BB0058 (FlcB) and BB0624 (FlcC) are potential collar proteins in B. burgdorferi. (A) Schematic models of the periplasmic flagellum (PF) and motor in a B. burgdorferi cell. IM, inner membrane; OM, outer membrane. (B) Based on the common features of the previously identified flagellar collar proteins, all 1,670 gene-encoded proteins of B. burgdorferi were manually screened from the Spirochetes Genome Browser (http://sgb.leibniz-fli.de/cgi/list.pl?sid=24&c_sid=yes&ssi=free). Transmembrane domains and signal peptides were predicted using TMHMM, Phobius, and SignalP 5.0 programs. Subsequent screenings resulted in identification of eight potential candidate collar proteins. (C to E) Dark-field microscopic images showing the characteristic rod-shaped morphology of ΔflcB mutant cells, flat-wave morphology of complemented flcB⁺ cells, and rod-shaped morphology of ΔflcC mutant cells, respectively. (F) A representative tomographic slice of the ΔflcC cell tip (top) and corresponding 3D surface view (bottom), showing the irregular and short flagella in the mutant cell. (G) Statistical analysis of the flagellar phenotype in WT, ΔflcB, and ΔflcC cells.
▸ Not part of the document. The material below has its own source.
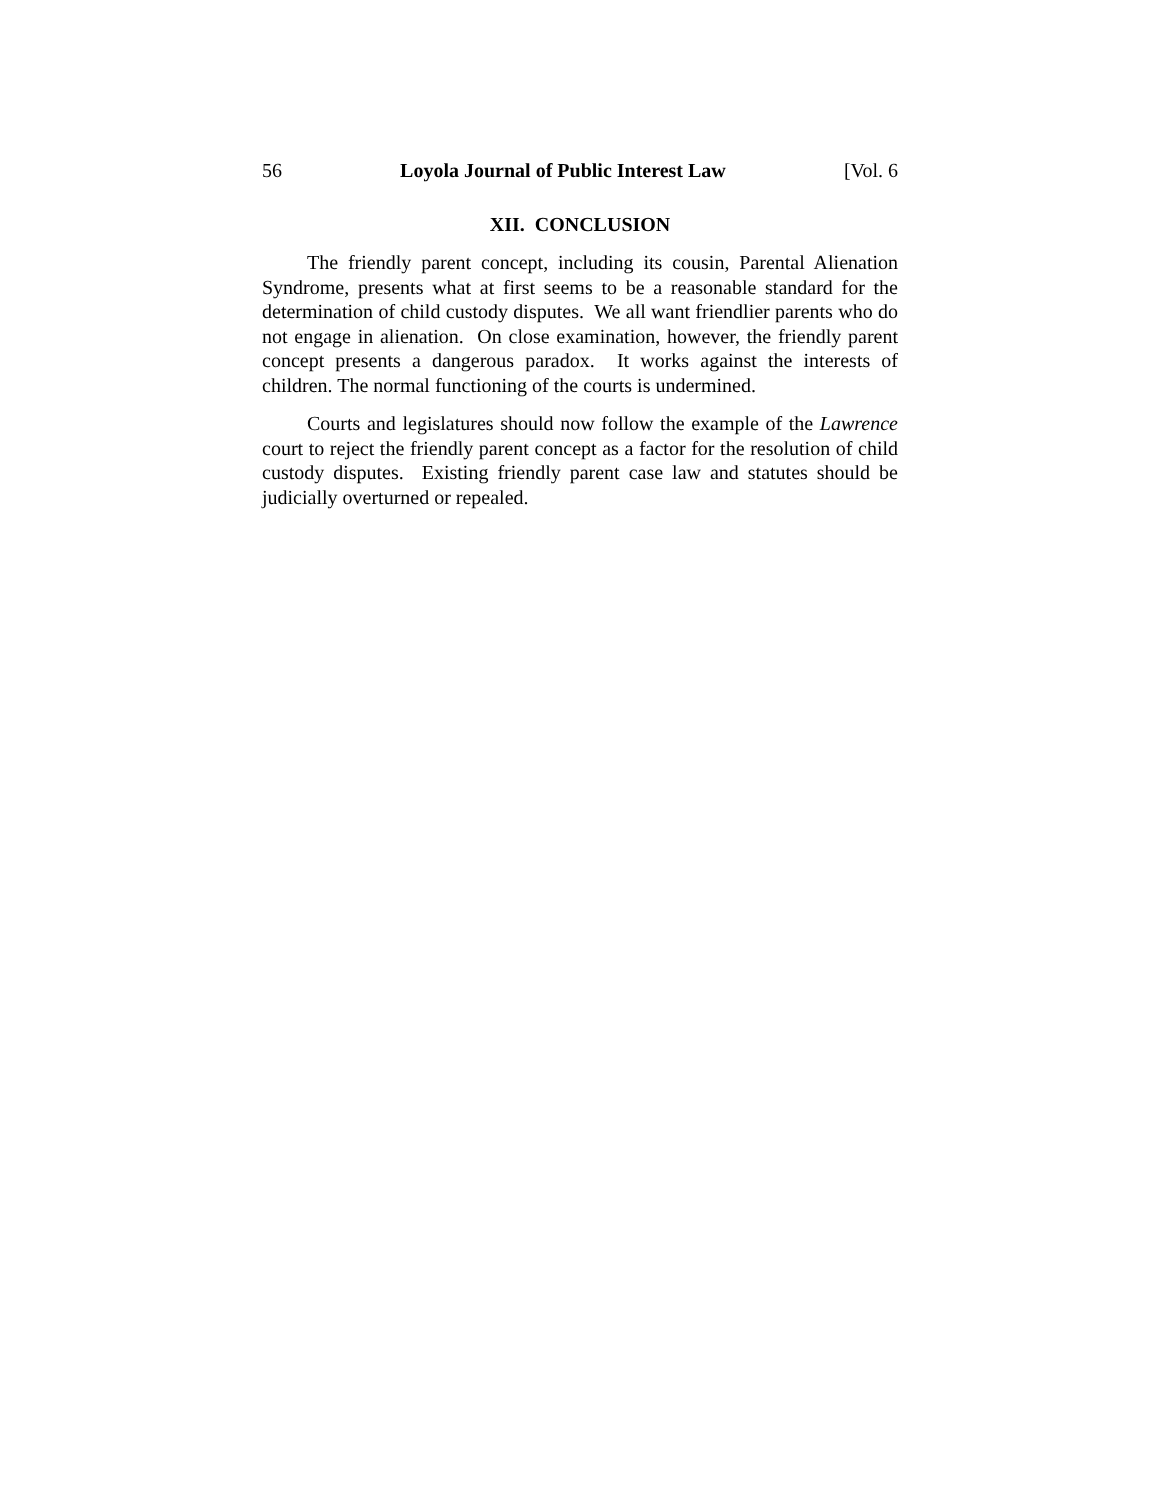56 Loyola Journal of Public Interest Law [Vol. 6
XII. CONCLUSION
The friendly parent concept, including its cousin, Parental Alienation Syndrome, presents what at first seems to be a reasonable standard for the determination of child custody disputes. We all want friendlier parents who do not engage in alienation. On close examination, however, the friendly parent concept presents a dangerous paradox. It works against the interests of children. The normal functioning of the courts is undermined.
Courts and legislatures should now follow the example of the Lawrence court to reject the friendly parent concept as a factor for the resolution of child custody disputes. Existing friendly parent case law and statutes should be judicially overturned or repealed.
A normal flagellum is defined as being oriented toward the other pole of the cell body. An abnormal or irregular periplasmic flagellum is defined as being tilted toward the cell pole from where it originated. The total number of cells and periplasmic flagella analyzed for each strain is shown at the top of the corresponding column.